■ Try it
Return the data exactly, with all pictures removed.

■ Given material
======

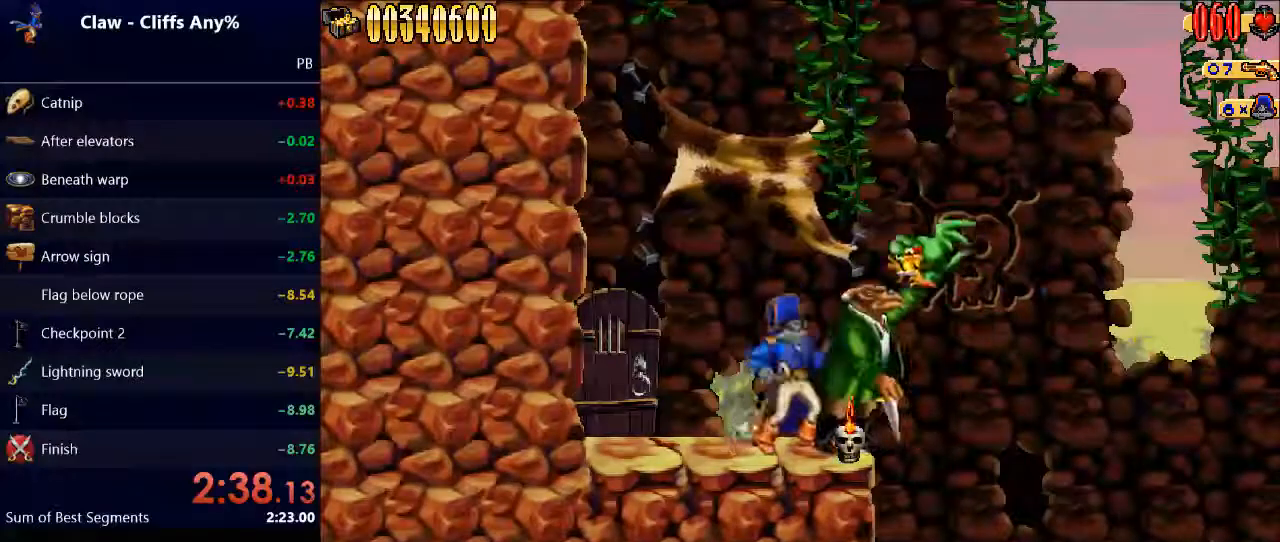
{"keys": [], "events": [[33, "e", "up"], [133, "e", "down"], [233, "e", "up"], [267, "down", "down"], [367, "down", "up"], [467, "e", "down"], [500, "e", "up"]]}
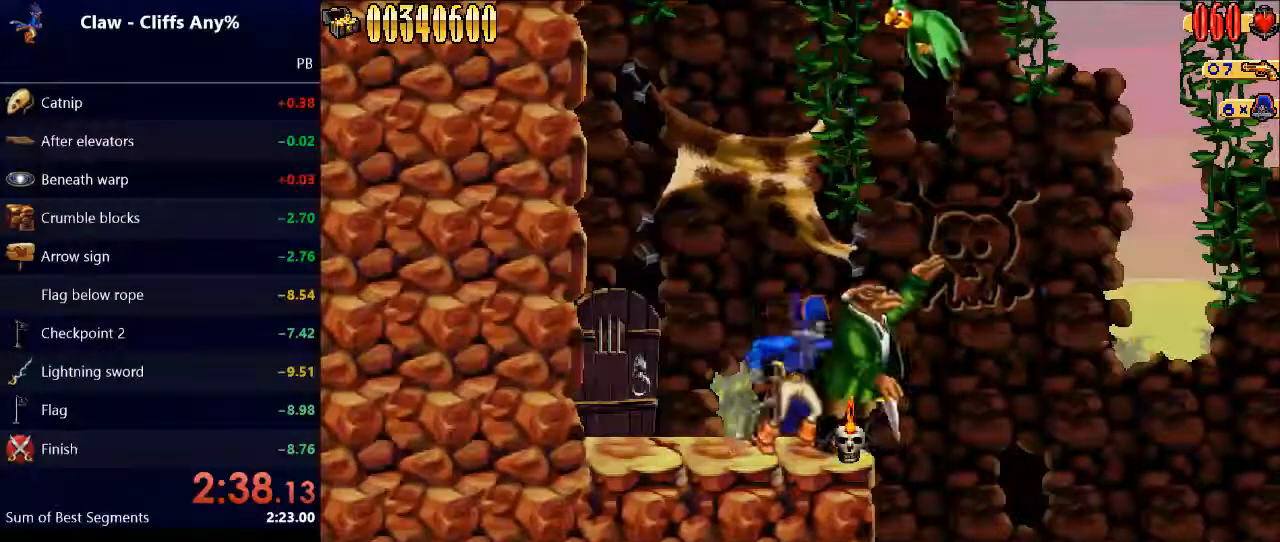
{"keys": [], "events": []}
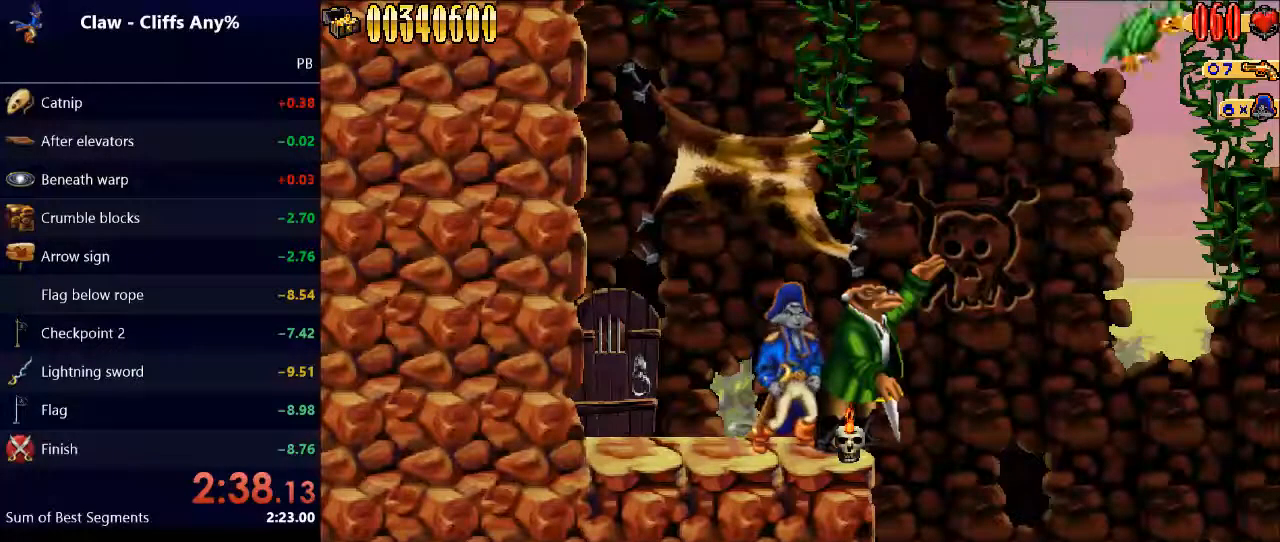
{"keys": [], "events": []}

======

■ Task solution
{"keys": [], "events": [[33, "e", "up"], [133, "e", "down"], [233, "e", "up"], [267, "down", "down"], [367, "down", "up"], [467, "e", "down"], [500, "e", "up"]]}
{"keys": [], "events": []}
{"keys": [], "events": []}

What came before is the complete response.